Mike McLeod runs an auto shop in a leased property that once was a gas station. The property is directly across from the Rogers/Lowell Chamber of Commerce. The business, according to some of its neighbors, is unsightly.

Why is it anyone's business to tell McLeod how to run his? Well, to some extent, it's the Rogers Planning Commission's job.

Anyone who runs a business for very long within a city sooner or later finds out there are certain rules to live by, many of them designed to make sure land uses that would conflict with each other aren't operated in the same area. McLeod's business has operated since 2009 under a permit taken out by a former business partner. McLeod apparently didn't know until recently that he needed a permit, and the issue came before the Planning Commission.

The document involved is called a conditional-use permit, which is just as it sounds: A certain use is permitted, but only under specified conditions. According to city code, a conditional-use permit is issued to a person, not a business.
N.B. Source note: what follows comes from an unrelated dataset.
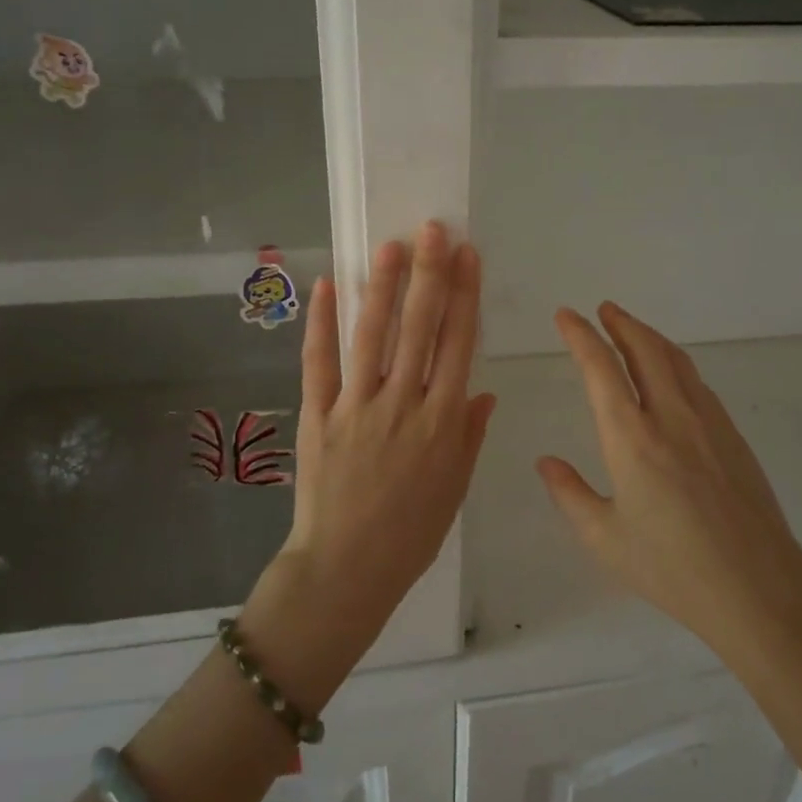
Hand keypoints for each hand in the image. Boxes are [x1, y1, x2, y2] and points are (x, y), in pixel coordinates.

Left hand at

What's the issue? Well, it's the prototypical planning conflict -- a mechanic's shop with multiple cars side by side in various states of repair or disrepair operating in an area where its neighbors see it as, well, blight.

It's relevant, too, that in 2014, Rogers' downtown is taking in what many believe are its first breaths of new life. The city has indeed invested heavily in a study of redevelopment and leaders want to see downtown Rogers become a destination. For residents and visitors, not broken-down cars.

In the end, the commission gave McLeod a temporary conditional-use permit, with new limits on the number of cars stored there, a pledge for a privacy fence on the west and south sides of the building and a promise to clean up the site. Ostensibly, the permit will be revisited in six months.

Rogers planners also recently came close to pulling a permit for a car dealership on North Second Street because of alleged violations of its conditions. Then the city discovered the permit is issued to owner Martin Sandoval failed to articulate the conditions commissioners thought they had previously outlined.

Both situations reflect the vital importance of cities establishing and monitoring adherence to conditional-use permits. Business owners need to be held accountable, and city residents no doubt expect their city government not to wait around for a complaint before expecting city-dictated conditions to be followed.

Few would want a stiff-necked, uncompromising level of enforcement, but if conditional-use permits are predicated on actual conditions to which a business agrees to adhere, the city should follow up on that regularly to protect the public's interests.

It's easier said than done, but it can be done: Set the terms, then establish accountability.